It’s been a while since we took a more detailed look at a wine and the producer that made it, so we thought we’d revert back to type this week. After all, nothing brings us greater joy that to help people learn about spectacular wines that they may not have come across before.
As usual, we had a choice to make when choosing the wine that we’d talk about in this article. Do we go with a wine from a major producer that readers will recognise almost instantly? Or, do we shine a spotlight on a wine from perhaps a less famous company that we believe deserves the respect of the consumer?
This week, we have decided on the latter. So, without any further ado, let’s dig into the history of Cantine Polavanera, another new winery that has been making waves in the Italian wine industry despite existing for less than two decades.
Like so many other modern wine producers, the story of Cantine Polvanera stretches back much further than its 2002 founding. Yes, it was just after the turn of the millennium that founder and chief oenologist Filippo Cassano began making wines for sale to the public. But he didn’t start the endeavour from scratch. In fact, wine had been a love of his for his whole life, and one that came from his family’s commitment to the drink.

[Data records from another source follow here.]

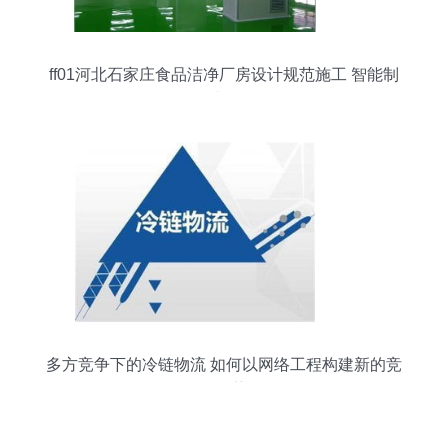
ff01河北石家庄食品洁净厂房设计规范施工 智能制
造网
多方竞争下的冷链物流 如何以网络工程构建新的竞
争优势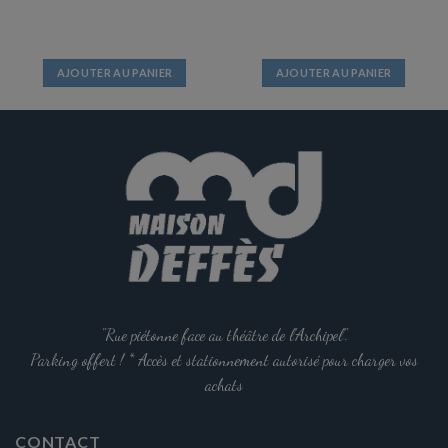
AJOUTER AU PANIER
AJOUTER AU PANIER
"Rue piétonne face au théâtre de l'Archipel".
Parking offert ! * Accès et stationnement autorisé pour charger vos
achats
CONTACT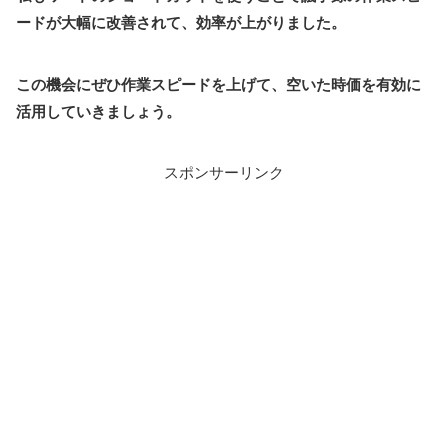
ードが大幅に改善されて、効率が上がりました。
この機会にぜひ作業スピードを上げて、空いた時価を有効に
活用していきましょう。
スポンサーリンク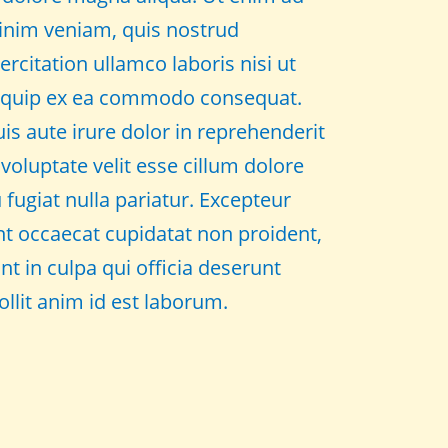
nim veniam, quis nostrud
ercitation ullamco laboris nisi ut
iquip ex ea commodo consequat.
is aute irure dolor in reprehenderit
 voluptate velit esse cillum dolore
 fugiat nulla pariatur. Excepteur
nt occaecat cupidatat non proident,
nt in culpa qui officia deserunt
llit anim id est laborum.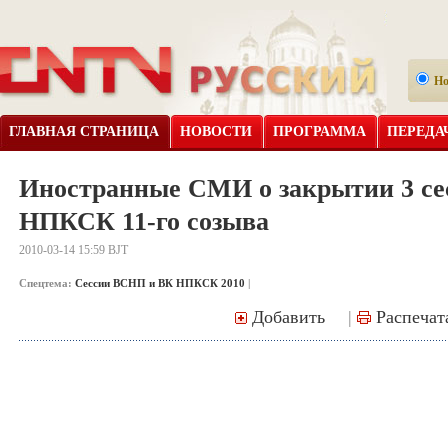
Н
ГЛАВНАЯ СТРАНИЦА
НОВОСТИ
ПРОГРАММА
ПЕРЕДА
Иностранные СМИ о закрытии 3 се
НПКСК 11-го созыва
2010-03-14 15:59 BJT
Спецтема:
Сессии ВСНП и ВК НПКСК 2010
|
Добавить
|
Распечат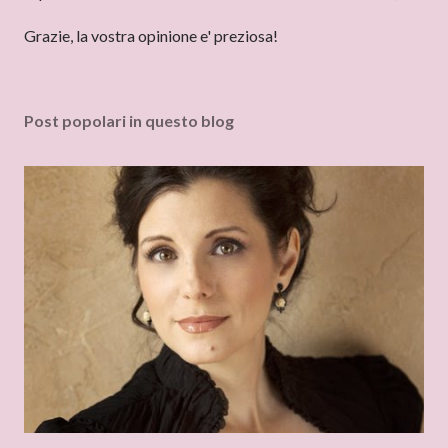
u
n
Grazie, la vostra opinione e' preziosa!
c
o
m
Post popolari in questo blog
m
e
n
t
o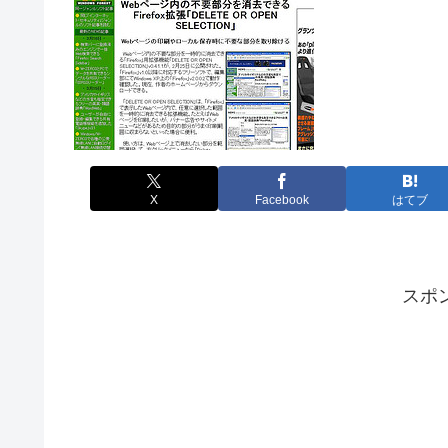
X
Facebook
はてブ
スポ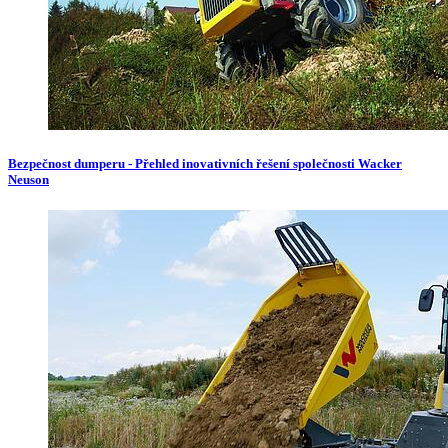
Bezpečnost dumperu - Přehled inovativních řešení společnosti Wacker
Neuson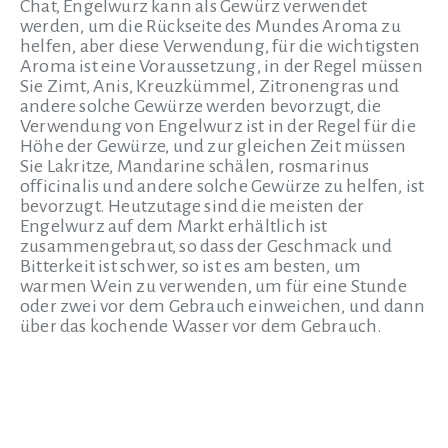
Chat, Engelwurz kann als Gewürz verwendet
werden, um die Rückseite des Mundes Aroma zu
helfen, aber diese Verwendung, für die wichtigsten
Aroma ist eine Voraussetzung, in der Regel müssen
Sie Zimt, Anis, Kreuzkümmel, Zitronengras und
andere solche Gewürze werden bevorzugt, die
Verwendung von Engelwurz ist in der Regel für die
Höhe der Gewürze, und zur gleichen Zeit müssen
Sie Lakritze, Mandarine schälen, rosmarinus
officinalis und andere solche Gewürze zu helfen, ist
bevorzugt. Heutzutage sind die meisten der
Engelwurz auf dem Markt erhältlich ist
zusammengebraut, so dass der Geschmack und
Bitterkeit ist schwer, so ist es am besten, um
warmen Wein zu verwenden, um für eine Stunde
oder zwei vor dem Gebrauch einweichen, und dann
über das kochende Wasser vor dem Gebrauch.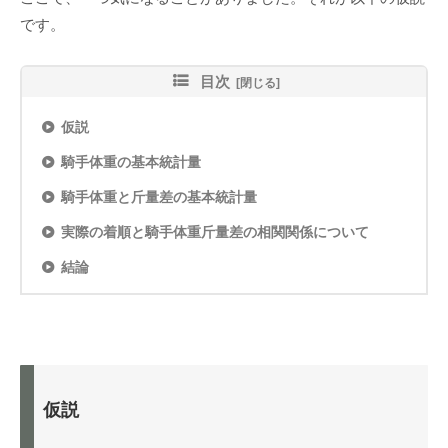
です。
目次
仮説
騎手体重の基本統計量
騎手体重と斤量差の基本統計量
実際の着順と騎手体重斤量差の相関関係について
結論
仮説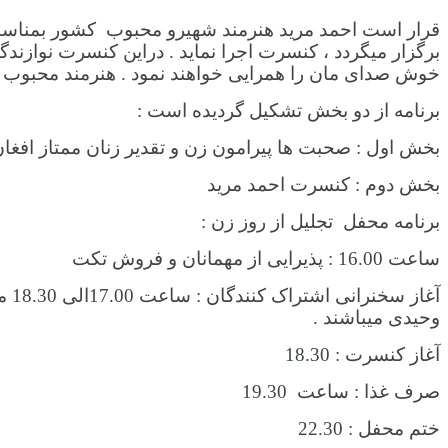
قرار است احمد مرید هنرمند شهیرو محبوب کشور بمناسبت 
برگزار میگردد ، کنسرت اجرا نماید . دراین کنسرت نوازن
خوش صدای مان را همرایی خواهند نمود . هنرمند محبو
برنامه از دو بخش تشکیل گردیده است :
بخش اول : صحبت ها پیرامون زن و تقدیر زنان ممتاز افغان سال 2018 در سویدن ( معیار های تقدیر 
بخش دوم : کنسرت احمد مرید
برنامه محفل تجلیل از روز زن :
ساعت 16.00 : پذیرایی از مهمانان و فروش تکت
آغا
وحیدی میباشند .
آغاز کنسرت : 18.30
صرف غذا : ساعت 19.30
ختم محفل : 22.30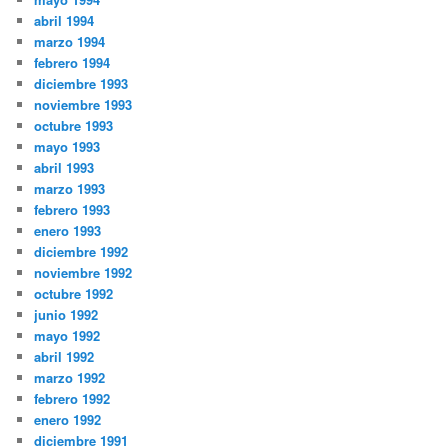
abril 1994
marzo 1994
febrero 1994
diciembre 1993
noviembre 1993
octubre 1993
mayo 1993
abril 1993
marzo 1993
febrero 1993
enero 1993
diciembre 1992
noviembre 1992
octubre 1992
junio 1992
mayo 1992
abril 1992
marzo 1992
febrero 1992
enero 1992
diciembre 1991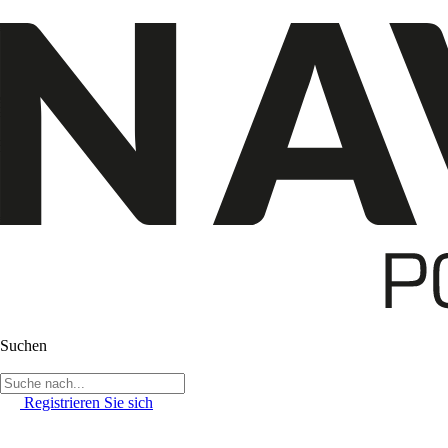
Suchen
Registrieren Sie sich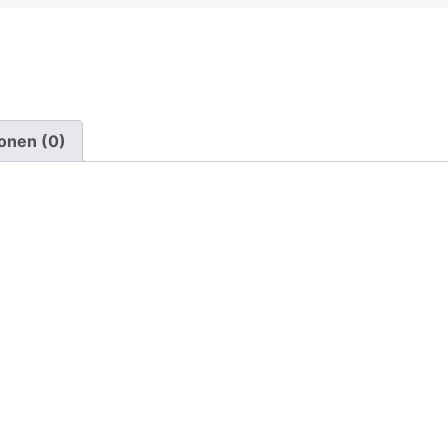
onen (0)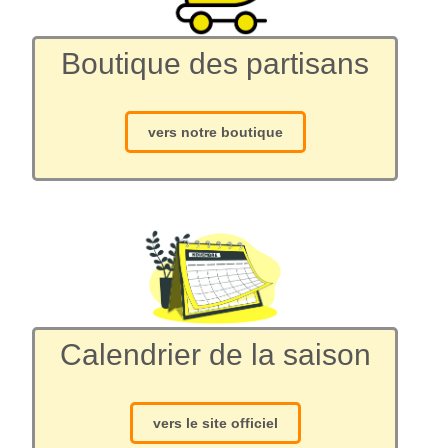
Boutique des partisans
vers notre boutique
Calendrier de la saison
vers le site officiel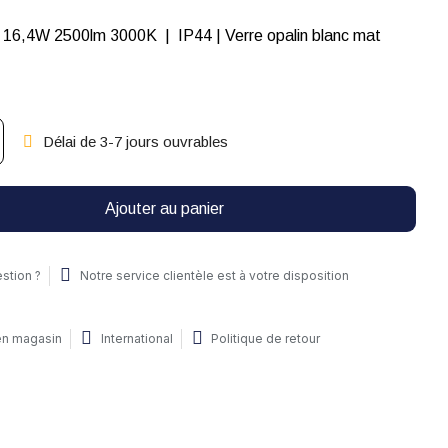
LED | 1x led 16,4W 2500lm 3000K | IP44 | Verre opalin blanc mat
Délai de 3-7 jours ouvrables
Ajouter au panier
stion ?
Notre service clientèle est à votre disposition
 en magasin
International
Politique de retour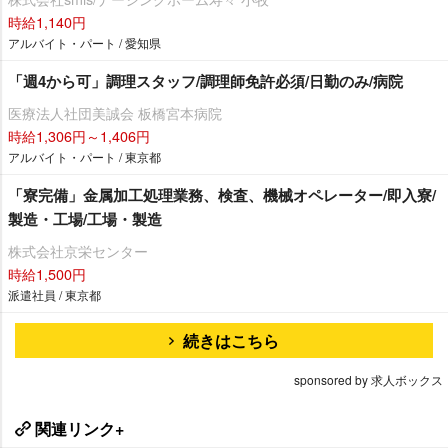
時給1,140円
アルバイト・パート / 愛知県
「週4から可」調理スタッフ/調理師免許必須/日勤のみ/病院
医療法人社団美誠会 板橋宮本病院
時給1,306円～1,406円
アルバイト・パート / 東京都
「寮完備」金属加工処理業務、検査、機械オペレーター/即入寮/
製造・工場/工場・製造
株式会社京栄センター
時給1,500円
派遣社員 / 東京都
続きはこちら
sponsored by 求人ボックス
関連リンク+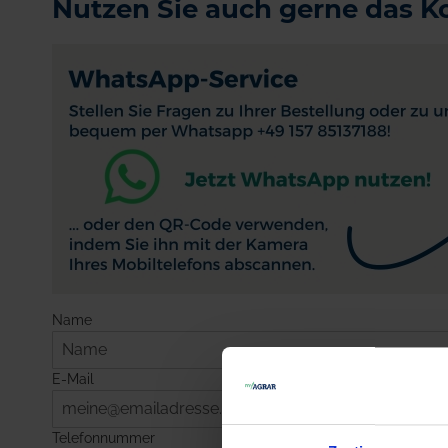
Nutzen Sie auch gerne das K
Name
E-Mail
Telefonnummer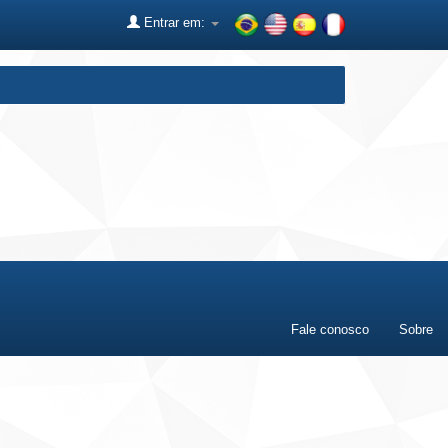
Entrar em:
Fale conosco
Sobre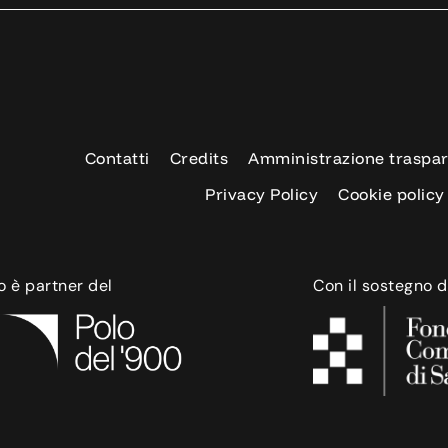
Contatti
Credits
Amministrazione traspa
Privacy Policy
Cookie policy
o è partner del
Con il sostegno d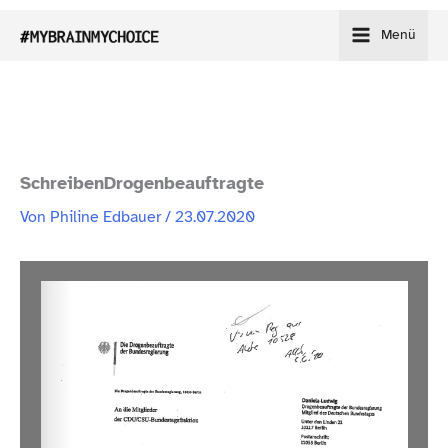
Zum
Menü
Inhalt
springen
SchreibenDrogenbeauftragte
Von
Philine Edbauer
/
23.07.2020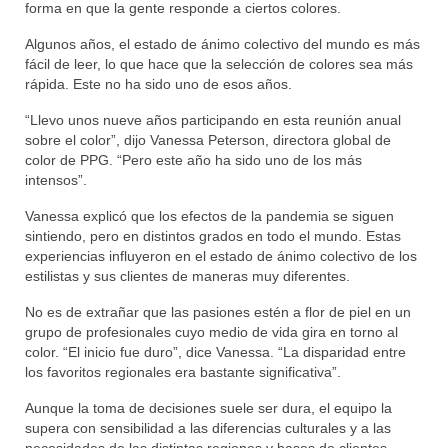
forma en que la gente responde a ciertos colores.
Algunos años, el estado de ánimo colectivo del mundo es más
fácil de leer, lo que hace que la selección de colores sea más
rápida. Este no ha sido uno de esos años.
“Llevo unos nueve años participando en esta reunión anual
sobre el color”, dijo Vanessa Peterson, directora global de
color de PPG. “Pero este año ha sido uno de los más
intensos”.
Vanessa explicó que los efectos de la pandemia se siguen
sintiendo, pero en distintos grados en todo el mundo. Estas
experiencias influyeron en el estado de ánimo colectivo de los
estilistas y sus clientes de maneras muy diferentes.
No es de extrañar que las pasiones estén a flor de piel en un
grupo de profesionales cuyo medio de vida gira en torno al
color. “El inicio fue duro”, dice Vanessa. “La disparidad entre
los favoritos regionales era bastante significativa”.
Aunque la toma de decisiones suele ser dura, el equipo la
supera con sensibilidad a las diferencias culturales y a las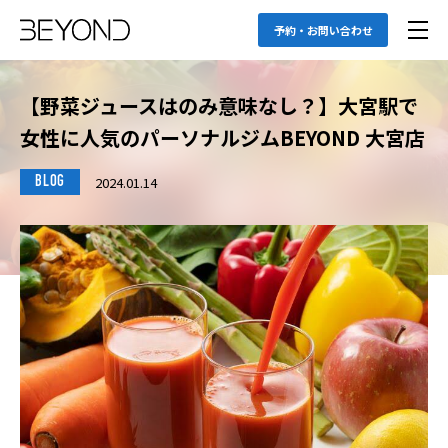
予約・お問い合わせ
【野菜ジュースはのみ意味なし？】大宮駅で
女性に人気のパーソナルジムBEYOND 大宮店
2024.01.14
BLOG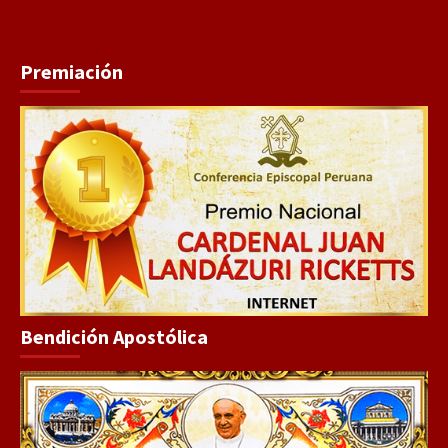
Premiación
Bendición Apostólica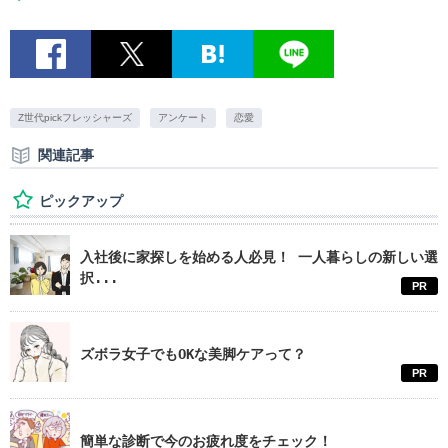
Z世代pickフレッシャーズ
アンケート
恋愛
関連記事
ピックアップ
入社後に家探しを始める人必見！ 一人暮らしの新しい選
択...
PR
ズボラ女子でもOKな美脚ケアって？
PR
簡単な診断で今のお疲れ度をチェック！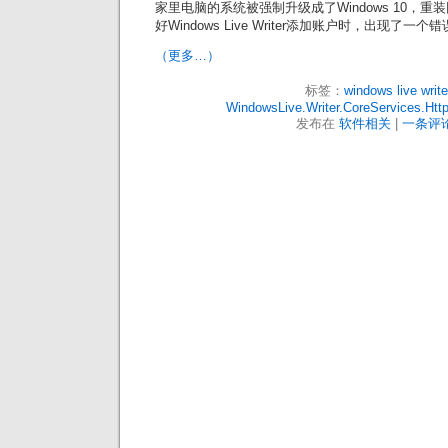
家里电脑的系统被强制升级成了Windows 10，重装回
好Windows Live Writer添加账户时，出现了一个
（更多…）
标签：
windows live write
WindowsLive.Writer.CoreServices.Htt
发布在
软件相关
|
一条评论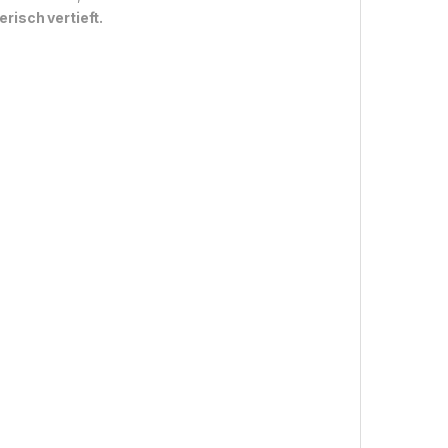
risch vertieft.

Cassano was inspired by his father, a skilled viticulturist in his own right, to pursue a career as a winemaker. Combining what he learned from his family with the education he received at the “Basile Caramia” School of Agriculture in Locorotondo, Cassano believed he had all of the tools to create a wine producer that offers a different product to the many others in Italy.
It all lies in his dedication to the process of pure vinification. With this technique, Cassano endeavours to unlock not only the full potential of the grapes that he uses, but also of the land on which the grapes grow.
Of course, that means that location plays a key role in the quality of the company’s wines. The winery itself is located somewhere between Gioia del Colle and Acquaviva delle Fonti. Made up of lush countryside, where you’ll find stunning oak trees mixed among Polvanera’s many vineyards, it’s an idyllic location that makes for the perfect place to grow grapes for making wine.
The territory also plays host to a manor house from 1820, which again shows that Polvanera is older than its founding date may indicate. This stunning house not only sets the stage for a beautiful vineyard, but it also serves as the ideal place to host the many people who travel to the region to visit the vineyards and sample their delights. It’s a particular joy to visit the region during the beginning of September, which is when you’ll have the opportunity to watch the producer harvest their grapes in preparation for creating some truly scintillating wines.
In fact, it’s worth spending a few more moments talking about this stunning manor house. Now the home of the company’s cellar, it used to be a family home in which the owners enjoyed life with the help of their many servants. It was also a place for the production of charcoal, which lead to these servants and workers earning the name Polvagnor. Literally translated, this name means “black dust” and it came into being because of the black charcoal powder that covered the skin of those who worked in the house.
This is important, because that name also served as the inspiration for the Polvanera brand. Cassano drew upon the Polvagnor name as a means to communicate the strength and darkness of the wines that he produces, namely the company’s signature Primitivo.
The manor now shows off much of the beauty that it held before it became a centre of charcoal production. This is thanks to a detailed restoration job that both pays tribute to the house’s history, while also embracing its new purpose.
So, the manor houses all manner of instruments that Cassano and his team use to squeeze every last drop of potential from the grapes that the company produces. However, that’s only part of his equation. The land plays just as vital a role in the process, so let’s take a brief look at that as well.
The Polvanera vineyards cover 100 hectares of land, on which the company grows nine grape varieties. While Primitivo is the most famous wine to come from the company, the land also plays host to the likes of the Moscato, Bianco d’Alessano, and Maresco grapes.
This is where the true masterstroke comes in. Each vineyard offers something different that makes it ideal for producing the grape that’s grown on it. Whether it’s temperature, altitude, or even the age of the vine, the land plays just as much of a role in creating the grape as anything else. Like many modern producers, Polvanera also grows grapes organically to ensure they have as much character from the land as possible.
Of course, that all sounds very impressive. But the proof, as they say, is in the pudding. Or, in this case, the wine. So, let’s take a moment to appreciate the 2013 vintage of the wine that Polvanera made its name from.
The first hint you’ll see that this wine is one that has been aged to perfection is in the ruby red colouring that has just the smallest hints of purple. Allow it to swirl in the glass for a moment, and perhaps allow the light to bounce off it, to really appreciate the work that has gone into the wine.
Once you bring the wine to the nose, you’ll enjoy a complex bouquet that’s deeply influenced by the dark fruits. However, among the dominant wild berries and blackberry notes, you’ll also detect some brief hints of floral and herbal flavours. These include rose and leaf tea, with a backing of some more interesting notes, such as graphite and liquorice.
However, it’s to the taste that the wine really stands out. It’s an elegant combination of flavours, supported by smooth tannins that offer some acidity without overdoing things. The mineral undertones also suggest a wine that comes from an all-natural production process.